POLLOK, TX (KTRE) - It is getting harder for parents to pry their kids away from the TV or computers, but books are flying off the shelves at Central High School. Their librarian may deserve some of the credit.
Librarian Donna Cook is on a mission to teach that reading is more than just books on shelves."Knowing how a teenager makes him or herself into an adult. How they navigate the rough waters and difficulties of teenager life and on the other end, they come out being the person they can be."
Her students at Central High are evidence of her passion. She pushes them to be lifelong learners. Senior Justin McRae said, "She not only encourages us to read by recommending good books. She encourages us to read by giving us the tools to help ourselves pick good books."
Cooks connection with her students was noticed in a big way. She was chosen to an elite group of nine librarians who selected this year's recipient of the highest honor in young adult literature, the Printz Award. "There were about 700 books submitted to us. We read probably close to 50 each. We got together and then just started voting and discussing until finally the best was chosen," Cook said.
Not every book will catch on with every student. "Finding out what you don't want to read is sometimes just as important," said Cook.
The school uses an innovative program called "Reading Counts." It is changing the way students read in the classroom. Senior Fallon Cullum said "It's what you're interested in, not just what a teacher thinks you should read. It's a lot easier to get lost in a book that you picked out."
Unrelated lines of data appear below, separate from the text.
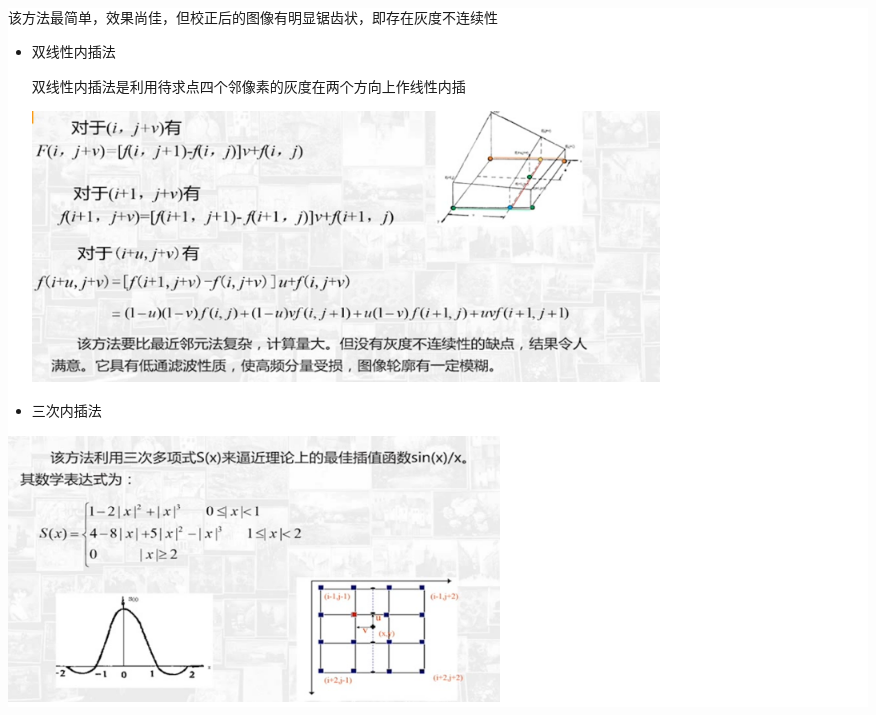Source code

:   该方法最简单，效果尚佳，但校正后的图像有明显锯齿状，即存在灰度不连续性

- 双线性内插法

  双线性内插法是利用待求点四个邻像素的灰度在两个方向上作线性内插

  <img src="数字图像处理.assets/image-20200523212713093.png" alt="image-20200523212713093" style="zoom:80%;" />

- 三次内插法

<img src="数字图像处理.assets/image-20200523212754421.png" alt="image-20200523212754421" style="zoom:80%;" />
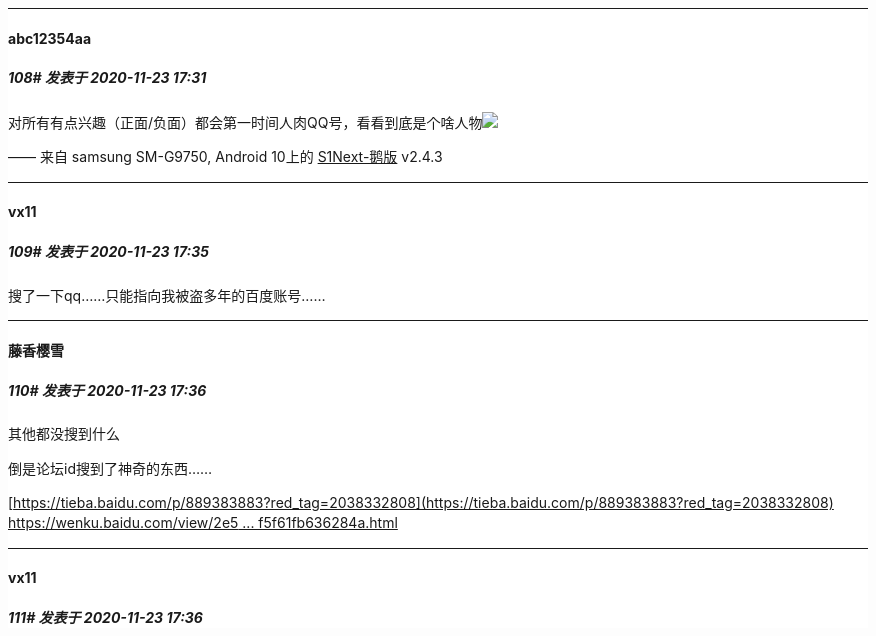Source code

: 





*****

####  abc12354aa  
##### 108#       发表于 2020-11-23 17:31




对所有有点兴趣（正面/负面）都会第一时间人肉QQ号，看看到底是个啥人物<img src="https://static.saraba1st.com/image/smiley/face2017/010.png" referrerpolicy="no-referrer">

—— 来自 samsung SM-G9750, Android 10上的 [S1Next-鹅版](https://github.com/ykrank/S1-Next/releases) v2.4.3







*****

####  vx11  
##### 109#       发表于 2020-11-23 17:35




搜了一下qq……只能指向我被盗多年的百度账号……







*****

####  藤香樱雪  
##### 110#       发表于 2020-11-23 17:36




其他都没搜到什么

倒是论坛id搜到了神奇的东西……

[https://tieba.baidu.com/p/889383883?red_tag=2038332808](https://tieba.baidu.com/p/889383883?red_tag=2038332808)
[https://wenku.baidu.com/view/2e5 ... f5f61fb636284a.html](https://wenku.baidu.com/view/2e5f2f98ce84b9d528ea81c758f5f61fb636284a.html)







*****

####  vx11  
##### 111#       发表于 2020-11-23 17:36
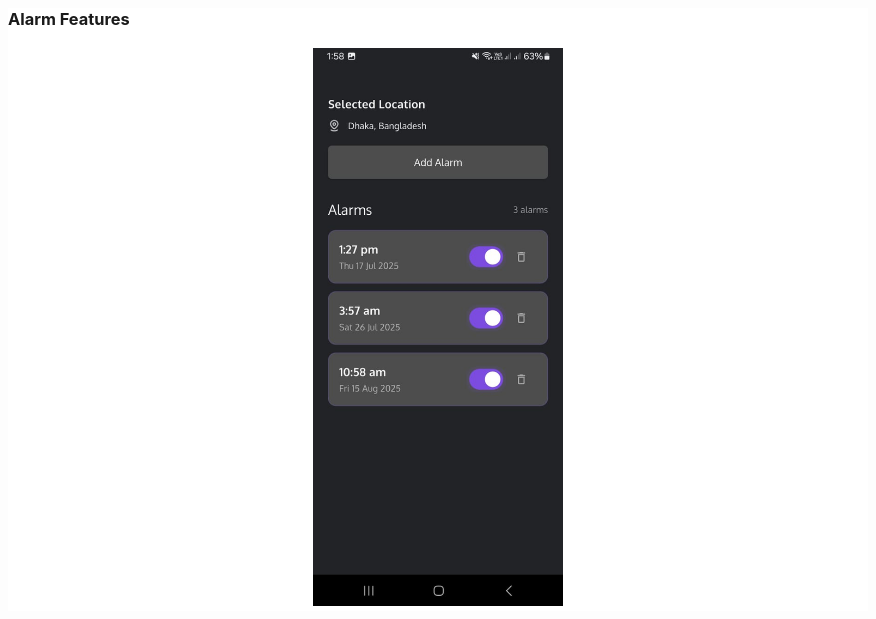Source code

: ### Alarm Features

<div align="center">
  <img src="screenshorts/screenshort-7.jpeg" width="250" alt="Alarm List">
Cullum once steered clear of the library. Now she's a leader in this new trend."(My friends would ask) what book did you read? Help me check out a book. Help me with my test, I'm going to fail my test. I get that all the time." Cook said, "Students are helping each other choose books and things. I thought, my work is done here."
For Cook, each day brings a new student, a new mind to inspire.
Numbers back up the reading trend. Out of 500 students enrolled at Central High, Cook said it is rare if she checks out fewer than 1,000 books in a month.